*** Opening Available data ***
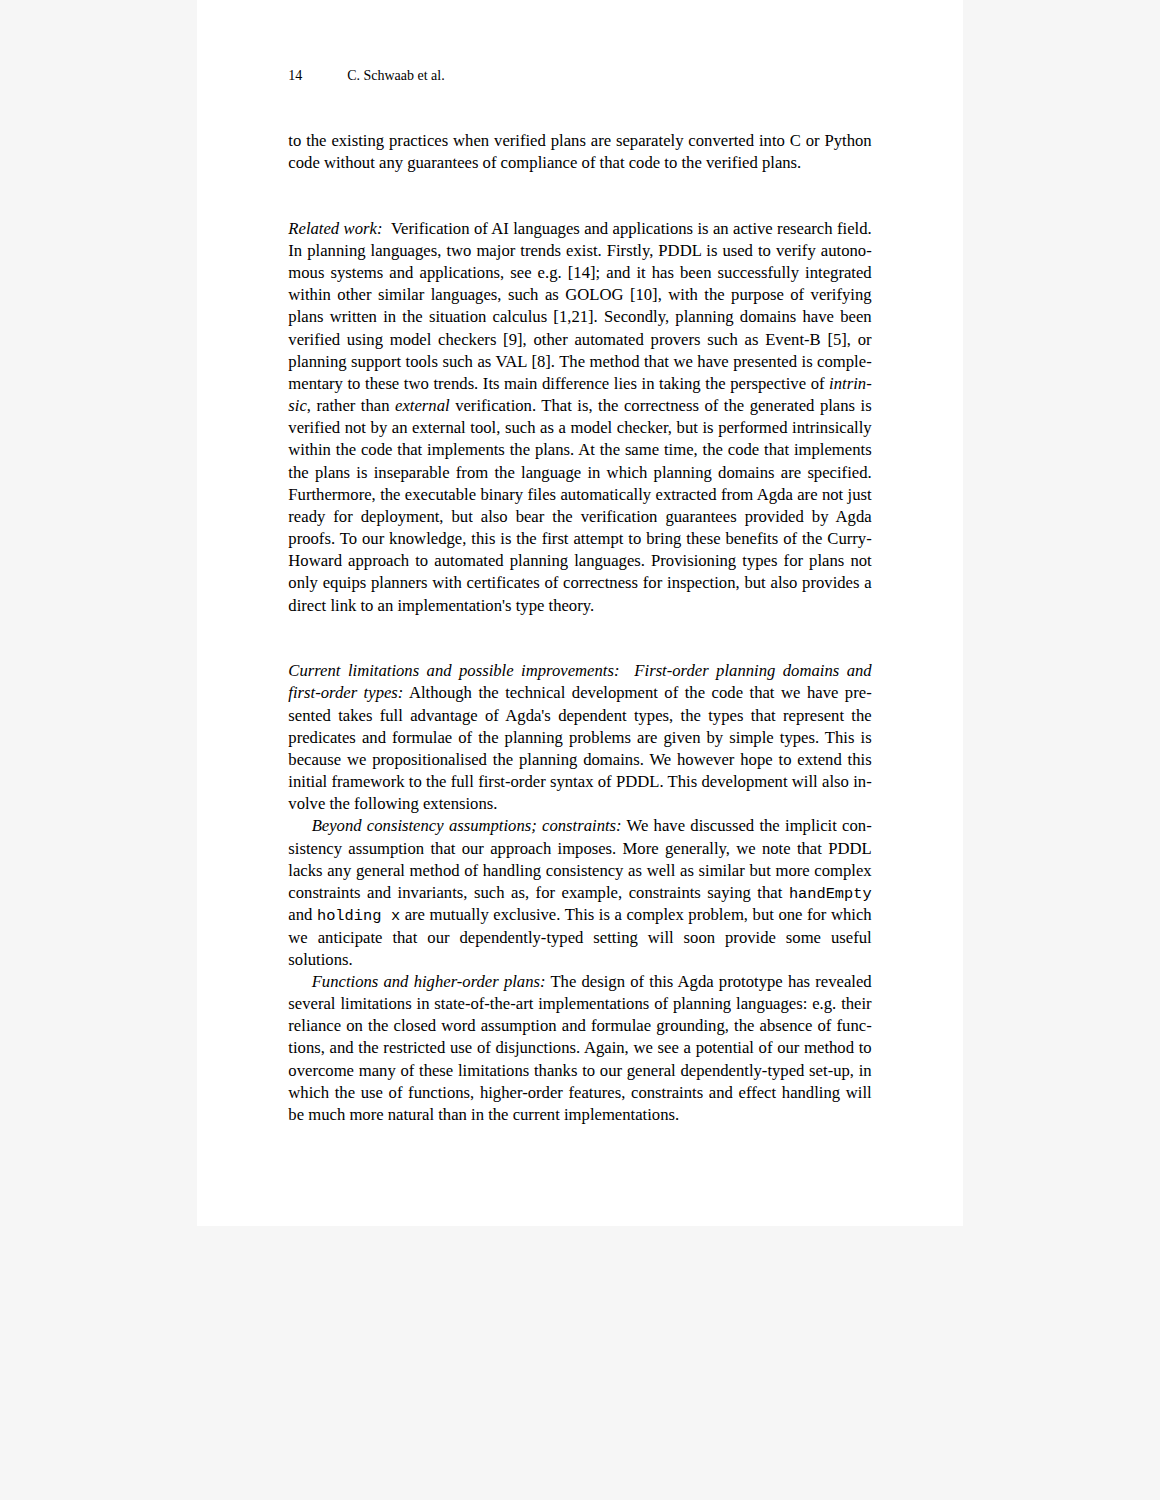14 C. Schwaab et al.
to the existing practices when verified plans are separately converted into C or Python code without any guarantees of compliance of that code to the verified plans.
Related work: Verification of AI languages and applications is an active research field. In planning languages, two major trends exist. Firstly, PDDL is used to verify autonomous systems and applications, see e.g. [14]; and it has been successfully integrated within other similar languages, such as GOLOG [10], with the purpose of verifying plans written in the situation calculus [1,21]. Secondly, planning domains have been verified using model checkers [9], other automated provers such as Event-B [5], or planning support tools such as VAL [8]. The method that we have presented is complementary to these two trends. Its main difference lies in taking the perspective of intrinsic, rather than external verification. That is, the correctness of the generated plans is verified not by an external tool, such as a model checker, but is performed intrinsically within the code that implements the plans. At the same time, the code that implements the plans is inseparable from the language in which planning domains are specified. Furthermore, the executable binary files automatically extracted from Agda are not just ready for deployment, but also bear the verification guarantees provided by Agda proofs. To our knowledge, this is the first attempt to bring these benefits of the Curry-Howard approach to automated planning languages. Provisioning types for plans not only equips planners with certificates of correctness for inspection, but also provides a direct link to an implementation's type theory.
Current limitations and possible improvements: First-order planning domains and first-order types: Although the technical development of the code that we have presented takes full advantage of Agda's dependent types, the types that represent the predicates and formulae of the planning problems are given by simple types. This is because we propositionalised the planning domains. We however hope to extend this initial framework to the full first-order syntax of PDDL. This development will also involve the following extensions.
Beyond consistency assumptions; constraints: We have discussed the implicit consistency assumption that our approach imposes. More generally, we note that PDDL lacks any general method of handling consistency as well as similar but more complex constraints and invariants, such as, for example, constraints saying that handEmpty and holding x are mutually exclusive. This is a complex problem, but one for which we anticipate that our dependently-typed setting will soon provide some useful solutions.
Functions and higher-order plans: The design of this Agda prototype has revealed several limitations in state-of-the-art implementations of planning languages: e.g. their reliance on the closed word assumption and formulae grounding, the absence of functions, and the restricted use of disjunctions. Again, we see a potential of our method to overcome many of these limitations thanks to our general dependently-typed set-up, in which the use of functions, higher-order features, constraints and effect handling will be much more natural than in the current implementations.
*** Closing Available data ***
Problem description:
When you transcribe the entries, reproduce each line exactly and skip any picture.

Reply to the task:
14 C. Schwaab et al.
to the existing practices when verified plans are separately converted into C or Python code without any guarantees of compliance of that code to the verified plans.
Related work: Verification of AI languages and applications is an active research field. In planning languages, two major trends exist. Firstly, PDDL is used to verify autonomous systems and applications, see e.g. [14]; and it has been successfully integrated within other similar languages, such as GOLOG [10], with the purpose of verifying plans written in the situation calculus [1,21]. Secondly, planning domains have been verified using model checkers [9], other automated provers such as Event-B [5], or planning support tools such as VAL [8]. The method that we have presented is complementary to these two trends. Its main difference lies in taking the perspective of intrinsic, rather than external verification. That is, the correctness of the generated plans is verified not by an external tool, such as a model checker, but is performed intrinsically within the code that implements the plans. At the same time, the code that implements the plans is inseparable from the language in which planning domains are specified. Furthermore, the executable binary files automatically extracted from Agda are not just ready for deployment, but also bear the verification guarantees provided by Agda proofs. To our knowledge, this is the first attempt to bring these benefits of the Curry-Howard approach to automated planning languages. Provisioning types for plans not only equips planners with certificates of correctness for inspection, but also provides a direct link to an implementation's type theory.
Current limitations and possible improvements: First-order planning domains and first-order types: Although the technical development of the code that we have presented takes full advantage of Agda's dependent types, the types that represent the predicates and formulae of the planning problems are given by simple types. This is because we propositionalised the planning domains. We however hope to extend this initial framework to the full first-order syntax of PDDL. This development will also involve the following extensions.
Beyond consistency assumptions; constraints: We have discussed the implicit consistency assumption that our approach imposes. More generally, we note that PDDL lacks any general method of handling consistency as well as similar but more complex constraints and invariants, such as, for example, constraints saying that handEmpty and holding x are mutually exclusive. This is a complex problem, but one for which we anticipate that our dependently-typed setting will soon provide some useful solutions.
Functions and higher-order plans: The design of this Agda prototype has revealed several limitations in state-of-the-art implementations of planning languages: e.g. their reliance on the closed word assumption and formulae grounding, the absence of functions, and the restricted use of disjunctions. Again, we see a potential of our method to overcome many of these limitations thanks to our general dependently-typed set-up, in which the use of functions, higher-order features, constraints and effect handling will be much more natural than in the current implementations.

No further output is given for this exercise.